Anatomy of Earthworm

The body wall of the earthworm is covered externally by a thin non-cellular cuticle below which is the epidermis, two muscle layers (circular and longitudinal) and an innermost coelomic epithelium. The epidermis is made up of a single layer of columnar epithelial cells which contain secretory gland cells. The alimentary canal is a straight tube and runs from first to the last segment of the body. (Figure)

A terminal mouth opens into the buccal cavity (1-3 segments) which leads into the muscular pharynx. A small narrow tube, oesophagus (5-7 segments), continues into a muscular gizzard (8-9 segments).

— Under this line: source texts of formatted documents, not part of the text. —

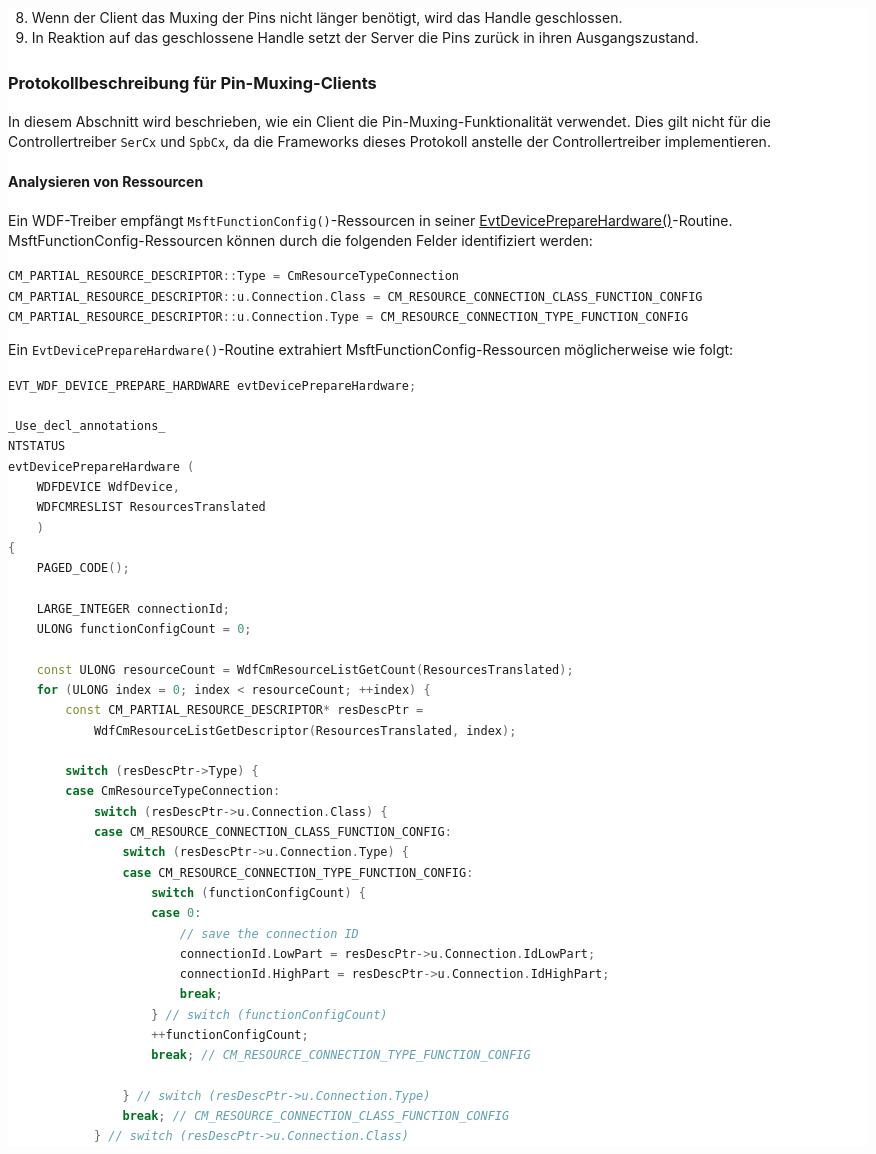 8.  Wenn der Client das Muxing der Pins nicht länger benötigt, wird das Handle geschlossen.
9.  In Reaktion auf das geschlossene Handle setzt der Server die Pins zurück in ihren Ausgangszustand.

### <a name="protocol-description-for-pin-muxing-clients"></a>Protokollbeschreibung für Pin-Muxing-Clients

In diesem Abschnitt wird beschrieben, wie ein Client die Pin-Muxing-Funktionalität verwendet. Dies gilt nicht für die Controllertreiber `SerCx` und `SpbCx`, da die Frameworks dieses Protokoll anstelle der Controllertreiber implementieren.

####    <a name="parsing-resources"></a>Analysieren von Ressourcen

Ein WDF-Treiber empfängt `MsftFunctionConfig()`-Ressourcen in seiner [EvtDevicePrepareHardware()](https://msdn.microsoft.com/library/windows/hardware/ff540880.aspx)-Routine. MsftFunctionConfig-Ressourcen können durch die folgenden Felder identifiziert werden:

```cpp
CM_PARTIAL_RESOURCE_DESCRIPTOR::Type = CmResourceTypeConnection
CM_PARTIAL_RESOURCE_DESCRIPTOR::u.Connection.Class = CM_RESOURCE_CONNECTION_CLASS_FUNCTION_CONFIG
CM_PARTIAL_RESOURCE_DESCRIPTOR::u.Connection.Type = CM_RESOURCE_CONNECTION_TYPE_FUNCTION_CONFIG
```

Ein `EvtDevicePrepareHardware()`-Routine extrahiert MsftFunctionConfig-Ressourcen möglicherweise wie folgt:

```cpp
EVT_WDF_DEVICE_PREPARE_HARDWARE evtDevicePrepareHardware;

_Use_decl_annotations_
NTSTATUS
evtDevicePrepareHardware (
    WDFDEVICE WdfDevice,
    WDFCMRESLIST ResourcesTranslated
    )
{
    PAGED_CODE();

    LARGE_INTEGER connectionId;
    ULONG functionConfigCount = 0;

    const ULONG resourceCount = WdfCmResourceListGetCount(ResourcesTranslated);
    for (ULONG index = 0; index < resourceCount; ++index) {
        const CM_PARTIAL_RESOURCE_DESCRIPTOR* resDescPtr =
            WdfCmResourceListGetDescriptor(ResourcesTranslated, index);

        switch (resDescPtr->Type) {
        case CmResourceTypeConnection:
            switch (resDescPtr->u.Connection.Class) {
            case CM_RESOURCE_CONNECTION_CLASS_FUNCTION_CONFIG:
                switch (resDescPtr->u.Connection.Type) {
                case CM_RESOURCE_CONNECTION_TYPE_FUNCTION_CONFIG:                    
                    switch (functionConfigCount) {
                    case 0:
                        // save the connection ID
                        connectionId.LowPart = resDescPtr->u.Connection.IdLowPart;
                        connectionId.HighPart = resDescPtr->u.Connection.IdHighPart;
                        break;
                    } // switch (functionConfigCount)
                    ++functionConfigCount;
                    break; // CM_RESOURCE_CONNECTION_TYPE_FUNCTION_CONFIG

                } // switch (resDescPtr->u.Connection.Type)
                break; // CM_RESOURCE_CONNECTION_CLASS_FUNCTION_CONFIG
            } // switch (resDescPtr->u.Connection.Class)
```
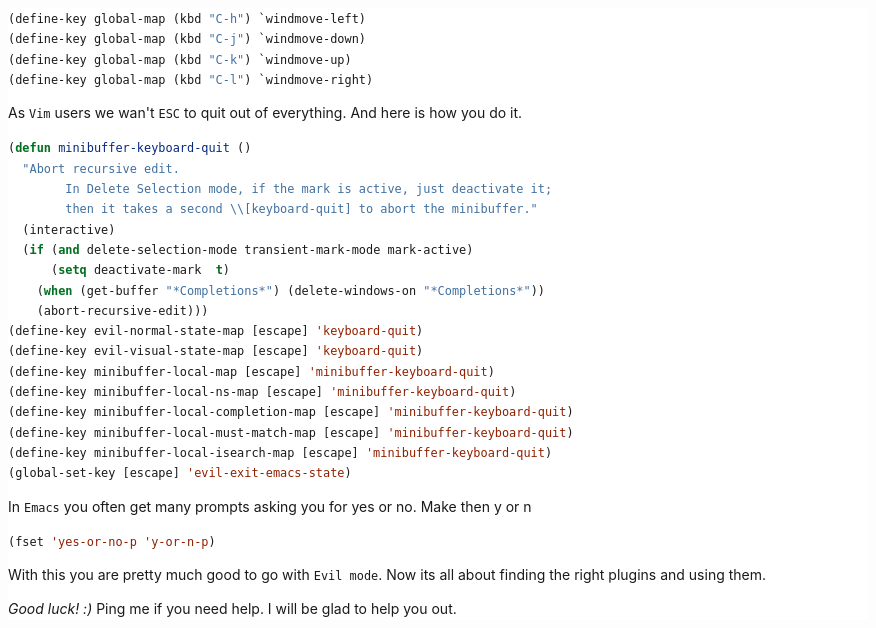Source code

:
 ```lisp
(define-key global-map (kbd "C-h") `windmove-left)
(define-key global-map (kbd "C-j") `windmove-down)
(define-key global-map (kbd "C-k") `windmove-up)
(define-key global-map (kbd "C-l") `windmove-right)
```

As `Vim` users we wan't `ESC` to quit out of everything. And here is how you do it.
```lisp
(defun minibuffer-keyboard-quit ()
  "Abort recursive edit.
        In Delete Selection mode, if the mark is active, just deactivate it;
        then it takes a second \\[keyboard-quit] to abort the minibuffer."
  (interactive)
  (if (and delete-selection-mode transient-mark-mode mark-active)
      (setq deactivate-mark  t)
    (when (get-buffer "*Completions*") (delete-windows-on "*Completions*"))
    (abort-recursive-edit)))
(define-key evil-normal-state-map [escape] 'keyboard-quit)
(define-key evil-visual-state-map [escape] 'keyboard-quit)
(define-key minibuffer-local-map [escape] 'minibuffer-keyboard-quit)
(define-key minibuffer-local-ns-map [escape] 'minibuffer-keyboard-quit)
(define-key minibuffer-local-completion-map [escape] 'minibuffer-keyboard-quit)
(define-key minibuffer-local-must-match-map [escape] 'minibuffer-keyboard-quit)
(define-key minibuffer-local-isearch-map [escape] 'minibuffer-keyboard-quit)
(global-set-key [escape] 'evil-exit-emacs-state)

```

In `Emacs` you often get many prompts asking you for yes or no. Make then y or n
```lisp
(fset 'yes-or-no-p 'y-or-n-p)
```

With this you are pretty much good to go with `Evil mode`. Now its all about finding the right plugins and using them.

*Good luck! :)*
Ping me if you need help. I will be glad to help you out.

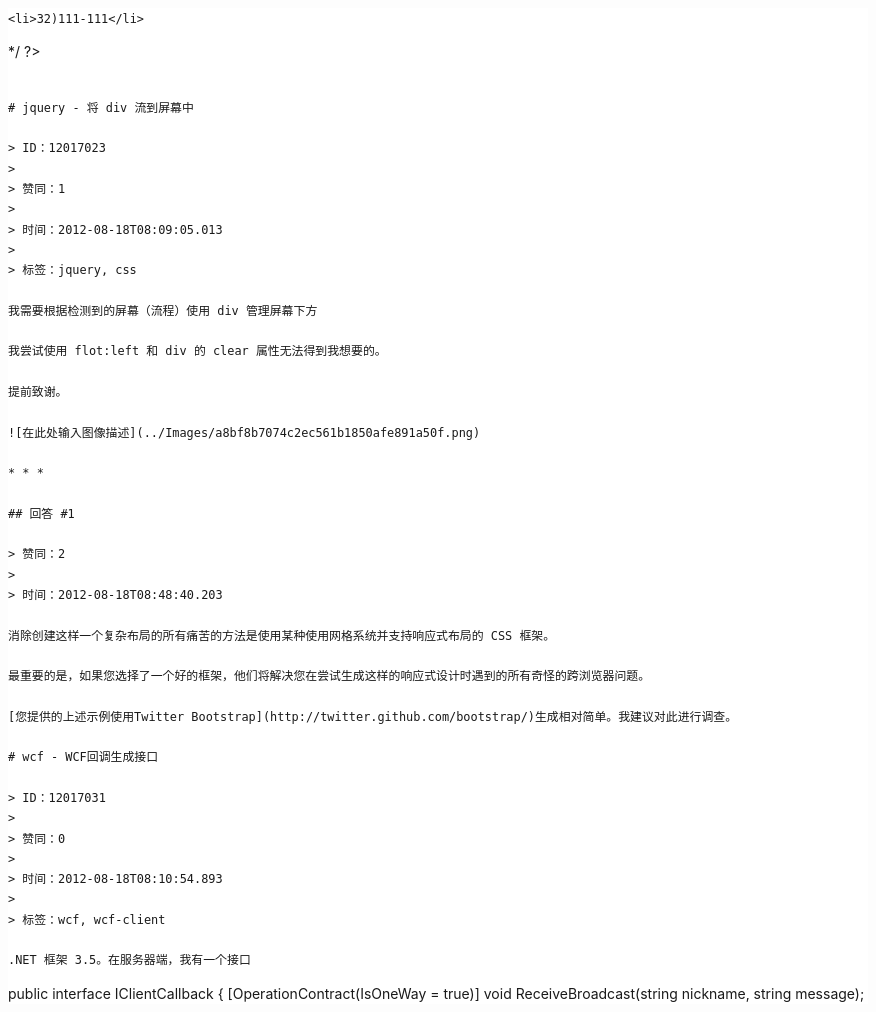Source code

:     <li>32)111-111</li>
</ol>

*/
?> 
```

# jquery - 将 div 流到屏幕中

> ID：12017023
> 
> 赞同：1
> 
> 时间：2012-08-18T08:09:05.013
> 
> 标签：jquery, css

我需要根据检测到的屏幕（流程）使用 div 管理屏幕下方

我尝试使用 flot:left 和 div 的 clear 属性无法得到我想要的。

提前致谢。

![在此处输入图像描述](../Images/a8bf8b7074c2ec561b1850afe891a50f.png)

* * *

## 回答 #1

> 赞同：2
> 
> 时间：2012-08-18T08:48:40.203

消除创建这样一个复杂布局的所有痛苦的方法是使用某种使用网格系统并支持响应式布局的 CSS 框架。

最重要的是，如果您选择了一个好的框架，他们将解决您在尝试生成这样的响应式设计时遇到的所有奇怪的跨浏览器问题。

[您提供的上述示例使用Twitter Bootstrap](http://twitter.github.com/bootstrap/)生成相对简单。我建议对此进行调查。

# wcf - WCF回调生成接口

> ID：12017031
> 
> 赞同：0
> 
> 时间：2012-08-18T08:10:54.893
> 
> 标签：wcf, wcf-client

.NET 框架 3.5。在服务器端，我有一个接口

```
public interface IClientCallback
{
    [OperationContract(IsOneWay = true)]
    void ReceiveBroadcast(string nickname, string message);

It helps in grinding the soil particles and decaying leaves, etc. The stomach extends from 9-14 segments. The food of the earthworm is decaying leaves and organic matter mixed with soil. Calciferous glands, present in the stomach, neutralize the humic acid present in humus. Intestine starts from the 15th segment onwards and continues till the last segment. A pair of short and conical intestinal caecae project from the intestine on the 26th segment. The characteristic feature of the intestine between 26-35 segments in the presence of the internal median fold of dorsal wall called typhlosole.

This increases the effective area of absorption in the intestine. The alimentary canal opens to the exterior with a small rounded aperture called anus. The ingested organic-rich soil passes through the digestive tract where digestive enzymes break down complex food into smaller absorbable units. These simpler molecules are absorbed through intestinal membranes and are utilized.